J’entre petit à petit dans une atmosphère de prière. Je fais le calme dans mon cœur et dans mon corps. Je respire une ou deux fois lentement. Je me rends libre pour accueillir le Seigneur qui vient me parler. Que sa parole guide toute ma vie. Au nom du Père, du Fils, et du Saint Esprit, amen.

 

La Communauté de Taizé chante Seigneur tu gardes mon âme.

 

1

« Heureux qui craint le Seigneur, qui aime entièrement sa volonté ! » La crainte du Seigneur n’est pas la peur. C’est plutôt un respect profond, c’est comprendre que ses commandements sont vraiment le chemin de la vie. Je laisse l’image d’un Père aimant faire grandir en moi la confiance au plus profond de mon cœur.

 

2

« Lumière des cœurs droits, il s’est levé dans les ténèbres, homme de justice, de tendresse et de pitié. » Est-ce que cette parole évoque quelqu’un en particulier pour moi ? Une femme ou un homme que je connaîtrais ? En quoi m’inspire-t-elle ?

 

3

« L’homme de bien a pitié, il partage. » C’est la capacité à se laisser toucher, à se laisser émouvoir qui invite à l’action.

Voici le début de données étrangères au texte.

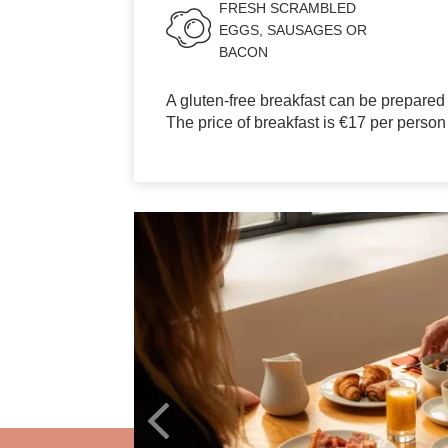
GALLERY
FRESH SCRAMBLED
EGGS, SAUSAGES OR
BACON
OFFERS
TOURISM
A gluten-free breakfast can be prepared
The price of breakfast is €17 per person
GROUPS & BUSINESS
CONTACT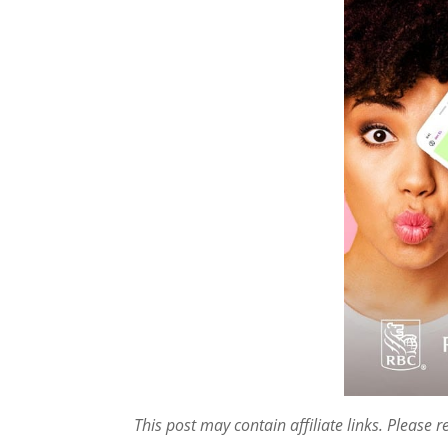
This post may contain affiliate links. Please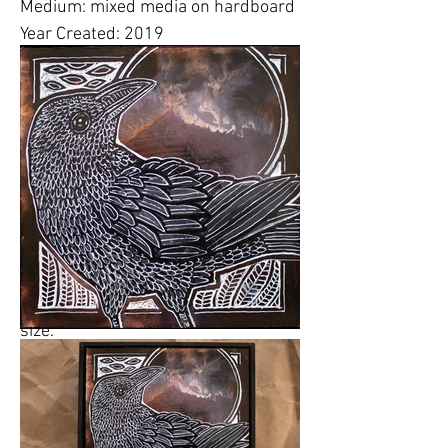
Medium: mixed media on hardboard
Year Created: 2019
* Additional Details:
This
wasLynnette's "County Collector" for
the June 15-16 , 2019
Montgomery
County Studio Tour
at
Tour Stop
#12
at
Cellini Studios and Gallery
,
113 Poplar St, Ambler,
Pennsylvania.
Please click on images to view at full
size.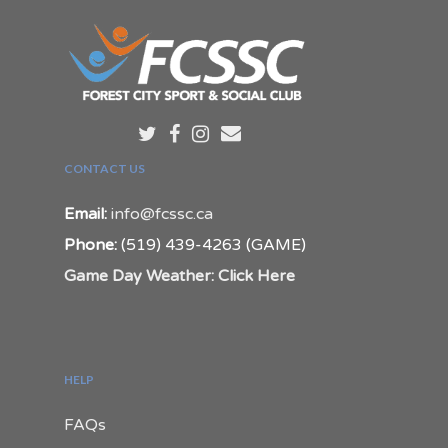
CONTACT US
Email:
info@fcssc.ca
Phone:
(519) 439-4263 (GAME)
Game Day Weather: Click Here
HELP
FAQs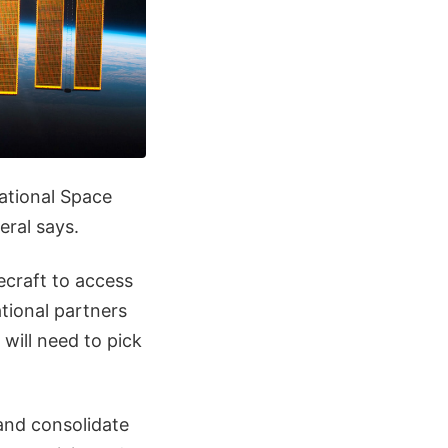
national Space
eral says.
ecraft to access
ational partners
will need to pick
and consolidate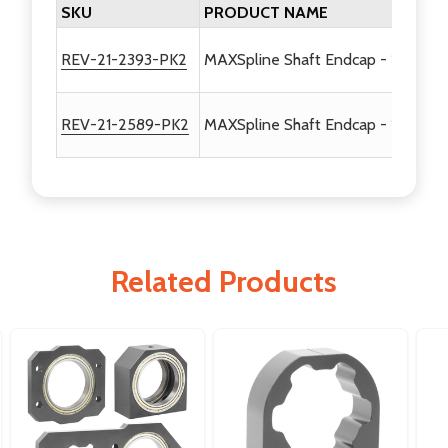
SKU
PRODUCT NAME
REV-21-2393-PK2
MAXSpline Shaft Endcap - 1/2in Hex
REV-21-2589-PK2
MAXSpline Shaft Endcap - 1/2in He
Related Products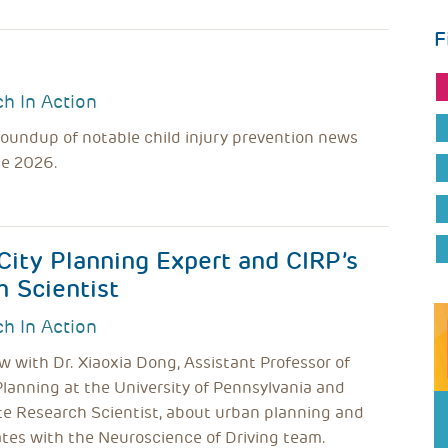
F
h In Action
roundup of notable child injury prevention news
ne 2026.
City Planning Expert and CIRP’s
h Scientist
h In Action
w with Dr. Xiaoxia Dong, Assistant Professor of
Planning at the University of Pennsylvania and
te Research Scientist, about urban planning and
tes with the Neuroscience of Driving team.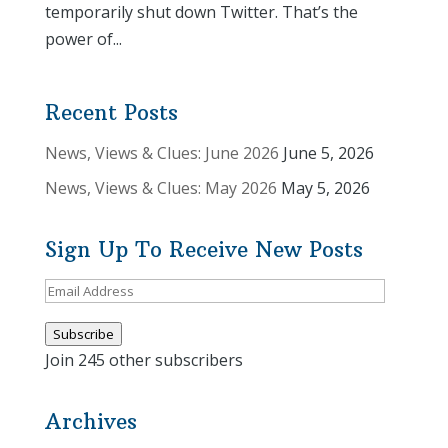
temporarily shut down Twitter. That’s the
power of...
Recent Posts
News, Views & Clues: June 2026
June 5, 2026
News, Views & Clues: May 2026
May 5, 2026
Sign Up To Receive New Posts
Email
Address
Subscribe
Join 245 other subscribers
Archives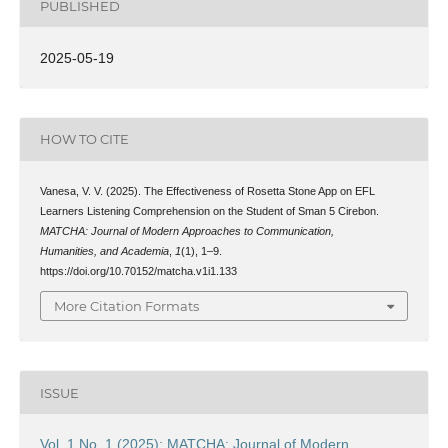
PUBLISHED
2025-05-19
HOW TO CITE
Vanesa, V. V. (2025). The Effectiveness of Rosetta Stone App on EFL
Learners Listening Comprehension on the Student of Sman 5 Cirebon.
MATCHA: Journal of Modern Approaches to Communication,
Humanities, and Academia
,
1
(1), 1–9.
https://doi.org/10.70152/matcha.v1i1.133
More Citation Formats
ISSUE
Vol. 1 No. 1 (2025): MATCHA: Journal of Modern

Bien conscient des murailles que je peux construire pour me protéger, je demande au Seigneur de m’aider : qu’il vienne ouvrir des brèches dans les frontières de mon cœur.

 

Introduction à la deuxième écoute

Je réécoute maintenant le psaume en étant attentif aux mots qui ont pris une saveur particulière.

 

Invitation à une prière personnelle

Quel passage de ce psaume revient spontanément, sans forcer, à ma mémoire ? Que me dit-il ? J’en fais le point de départ d’une prière, une prière que je reformule avec mes mots à moi, comme si je disais à mon tour un psaume au Seigneur.